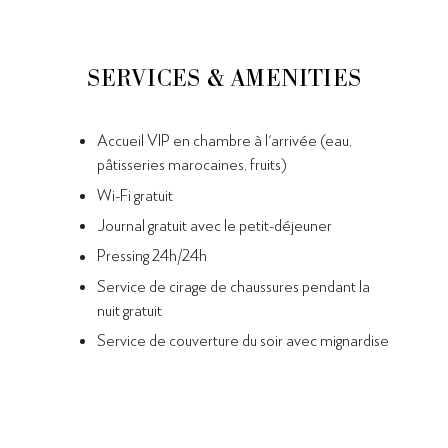
SERVICES & AMENITIES
Accueil VIP en chambre à l'arrivée (eau,
pâtisseries marocaines, fruits)
Wi-Fi gratuit
Journal gratuit avec le petit-déjeuner
Pressing 24h/24h
Service de cirage de chaussures pendant la
nuit gratuit
Service de couverture du soir avec mignardise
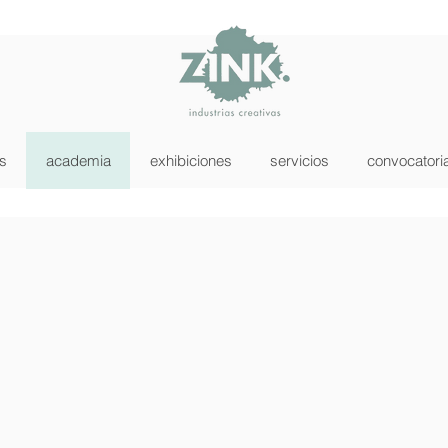
as
academia
exhibiciones
servicios
convocatori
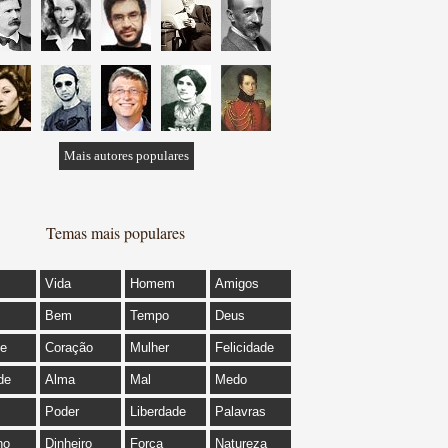
Mais autores populares
Temas mais populares
Vida
Homem
Amigos
Bem
Tempo
Deus
de
Coração
Mulher
Felicidade
de
Alma
Mal
Medo
Poder
Liberdade
Palavras
ho
Dinheiro
Força
Natureza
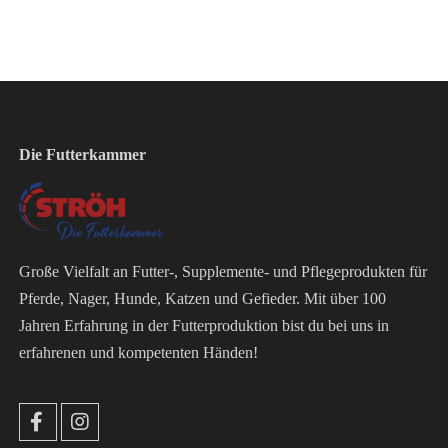
Die Futterkammer
Große Vielfalt an Futter-, Supplemente- und Pflegeprodukten für
Pferde, Nager, Hunde, Katzen und Gefieder. Mit über 100
Jahren Erfahrung in der Futterproduktion bist du bei uns in
erfahrenen und kompetenten Händen!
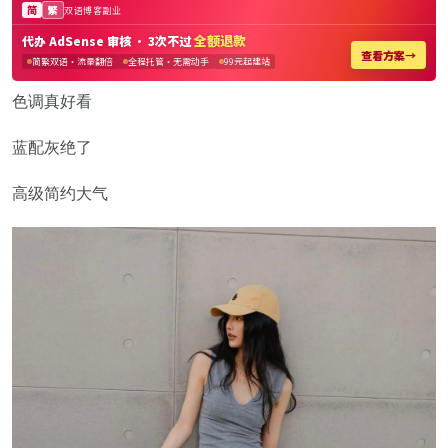
色调真好看
蓝配灰绝了
高级简约大气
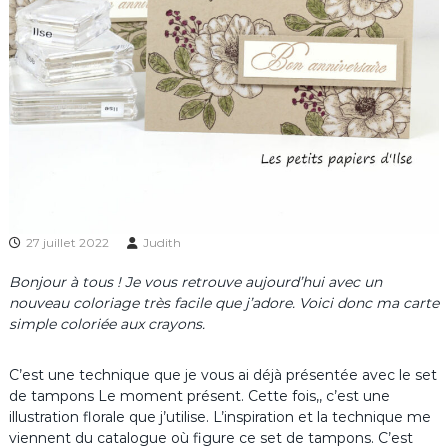
27 juillet 2022
Judith
Bonjour à tous ! Je vous retrouve aujourd’hui avec un
nouveau coloriage très facile que j’adore. Voici donc ma carte
simple coloriée aux crayons.
C’est une technique que je vous ai déjà présentée avec le set
de tampons Le moment présent. Cette fois,, c’est une
illustration florale que j’utilise. L’inspiration et la technique me
viennent du catalogue où figure ce set de tampons. C’est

Your goal => Each line of the listing above that contains the word "tampons" is to be copied.

Finished exercise =>
de tampons Le moment présent. Cette fois,, c’est une
viennent du catalogue où figure ce set de tampons. C’est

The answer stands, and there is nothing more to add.